2. Sir Dougal Mackenzie appears to have been a member of the House of Kintail. A certain Sir Dougal Mackenzie is said to have been one of the Commissioners sent to the Pope in 1491 to procure the legitimization of Kenneth à Bhlair's marriage with Agnes Fraser of Lovat. It is not impossible that this may have been the man who was killed by Donald Gorm nearly fifty years afterwards, even though he left a young and marriageable widow. The Sir Dougal who went to Rome is said to have been made a "Knight to the boot of Pope Clement VIII." The title Sir, however, as formerly applied to the Clergy, did not imply any superiority of rank. It simply meant that the bearer of it had taken only the degree of Bachelor of Arts, whereas the title Mr indicated the higher degree of Master of Arts.

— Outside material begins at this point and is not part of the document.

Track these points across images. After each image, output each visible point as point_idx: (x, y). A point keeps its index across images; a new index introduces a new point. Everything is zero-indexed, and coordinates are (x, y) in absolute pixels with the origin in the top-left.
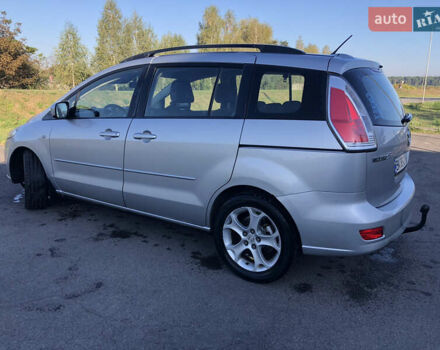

3. The year 1557 was probably the date of Duncan's return to Kintail. It was not until after the siege of Ellandonan Castle in 1539 (or 1537) that Duncan left Kintail and the first Lord Lovat, who died after that date, was Hugh, who was killed at the battle of Blar-na-leine near Loch Lochy in 1544. The news of his tragic end in such a famous battle could hardly have circulated as a rumor that he died at Braemar. Hugh's successor, Alexander, the fifth Lord Lovat, died at Aigas Island, in the Beauly River, in 1557. For some months previous to his death he had been traveling for his health, and it is quite possible that rumors of his death may have circulated during his travels, and may have influenced Duncan's decision to remain in Kintail.
4. Kenneth Mackenzie, better known as Coinneach Odhar (Dun Kenneth), or the Brahan Seer, was one of those prophets of former times whose mystic utterances have so frequently puzzled and startled people by their literal fulfilment. He is said to have been born in Lews about the commencement of the seventeenth century, and to have subsequently moved to the neighborhood of Brahan, where he worked on a farm as a common laborer. Having brought upon himself, by certain unguarded utterances, the resentment of Lady Seaforth, he was by her orders apprehended, brought to trial as a wizard, and sentenced by the ecclesiastical authority to be burnt to death at Fortrose. This is said to have happened while he was still a young man. (For an interesting collection of the prophesies ascribed to him by the traditions of Ross-shire, see The prophesies of the Brahan Seer, by Alexander Mackenzie, Inverness.)